The arrests marked the first election-related criminal case against Kocharyan’s bloc, but they followed a broader pattern already seen against Samvel Karapetyan’s Strong Armenia alliance. At least 11 election-related criminal cases have been opened against Strong Armenia, with several dozen members or supporters detained in recent weeks on vote-buying charges the bloc denies.

Opposition groups have pointed to what they describe as a double standard. While law enforcement has pursued cases against opposition-linked individuals, no Civil Contract members or supporters have been prosecuted over allegations that the ruling party is using public money, public-sector pressure, or election-related benevolence to influence voters. Civic groups had also criticized the case of Talin Mayor Tavros Sapeyan, a pro-government official who provided material aid to impoverished residents, though the Anti-Corruption Committee declined to indict him.

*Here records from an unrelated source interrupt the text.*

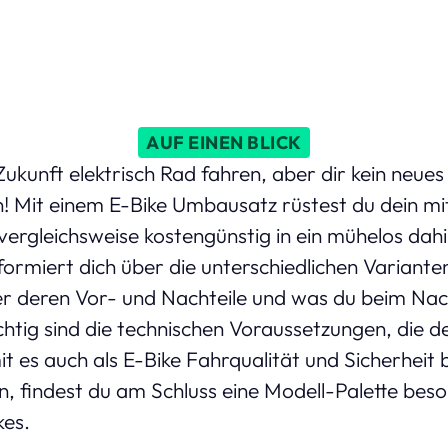
AUF EINEN BLICK
ukunft elektrisch Rad fahren, aber dir kein neue
n! Mit einem E-Bike Umbausatz rüstest du dein mi
vergleichsweise kostengünstig in ein mühelos dah
formiert dich über die unterschiedlichen Varian
ber deren Vor- und Nachteile und was du beim Nac
chtig sind die technischen Voraussetzungen, die d
t es auch als E-Bike Fahrqualität und Sicherheit b
n, findest du am Schluss eine Modell-Palette bes
kes.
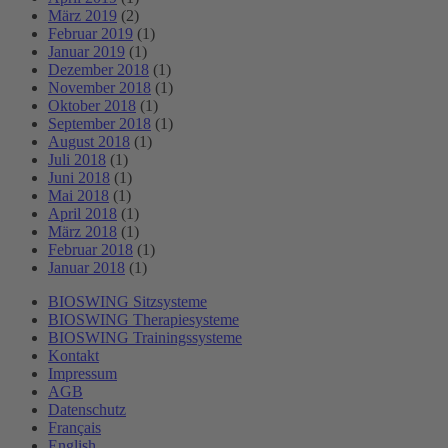
März 2019
(2)
Februar 2019
(1)
Januar 2019
(1)
Dezember 2018
(1)
November 2018
(1)
Oktober 2018
(1)
September 2018
(1)
August 2018
(1)
Juli 2018
(1)
Juni 2018
(1)
Mai 2018
(1)
April 2018
(1)
März 2018
(1)
Februar 2018
(1)
Januar 2018
(1)
BIOSWING Sitzsysteme
BIOSWING Therapiesysteme
BIOSWING Trainingssysteme
Kontakt
Impressum
AGB
Datenschutz
Français
English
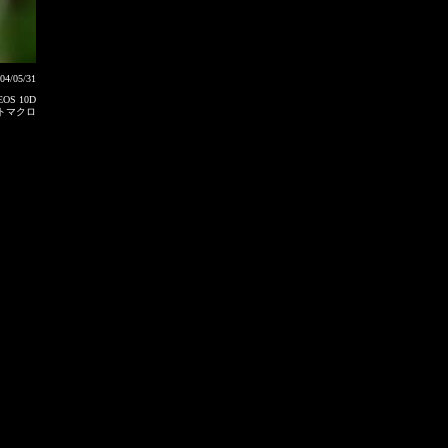
04/05/31
EOS 10D
パクトマクロ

The political atmosphere has also been marked by increasingly aggressive rhetoric from Pashinyan himself. Campaigning in Armavir, the prime minister branded Russian-Armenian billionaire Samvel Karapetyan a “foreign spy” and attacked claims that his government would allow the return of Azerbaijanis who lived in Soviet Armenia until the late 1980s. Karapetyan’s nephew Narek Karapetyan responded by accusing Pashinyan’s team of serving Turkish interests.

Pashinyan has also escalated his attacks on Kocharyan, declaring that the former president must “serve time” over the 2008 post-election unrest in Yerevan. Kocharyan responded by calling him a “moron,” and Pashinyan answered in kind. The exchange reflects the increasingly personal and hostile tone of the campaign, as the ruling party faces serious challenges from blocs led by Kocharyan, Karapetyan, and businessman Gagik Tsarukyan.

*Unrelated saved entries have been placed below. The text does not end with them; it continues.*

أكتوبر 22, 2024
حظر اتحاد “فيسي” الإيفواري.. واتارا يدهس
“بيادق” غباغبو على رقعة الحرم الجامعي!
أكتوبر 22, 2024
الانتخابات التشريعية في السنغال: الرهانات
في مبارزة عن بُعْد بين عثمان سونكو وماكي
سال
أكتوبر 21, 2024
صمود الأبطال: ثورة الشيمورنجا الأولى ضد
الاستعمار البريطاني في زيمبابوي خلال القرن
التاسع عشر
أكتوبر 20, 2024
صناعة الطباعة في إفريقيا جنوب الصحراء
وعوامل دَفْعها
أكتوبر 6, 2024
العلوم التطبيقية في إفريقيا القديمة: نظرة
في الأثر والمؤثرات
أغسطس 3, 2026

In another case raising concerns about selective enforcement, Yerevan resident Artak Avetisyan was arrested and charged after using offensive language against Pashinyan during a live Facebook broadcast. The Investigative Committee charged him with disseminating hate speech and sought his pretrial detention. His lawyer, Ruben Melikyan, called the case politically motivated and said the authorities are cracking down on vocal critics ahead of the elections.

Other citizens have also faced criminal proceedings over offensive or disparaging comments about Pashinyan, while government supporters have not faced the same level of scrutiny for insulting or threatening opposition figures. One cited example involved a government loyalist who publicly called for the murder of Catholicos Garegin II but was not charged or even interrogated.

Taken together, the developments paint a troubling picture of Armenia’s pre-election climate: schoolchildren and students allegedly mobilized for ruling party events, opposition campaign offices searched, opposition supporters arrested, citizens prosecuted for insulting the prime minister, and the head of government himself using increasingly inflammatory language against his main challengers.

With less than a month remaining before the June 7 parliamentary elections, the central question is no longer simply which political force will win the vote. It is whether the election will be conducted in an atmosphere where citizens, public employees, students, opposition activists, and critics of the government can participate freely, without pressure, intimidation, or selective prosecution.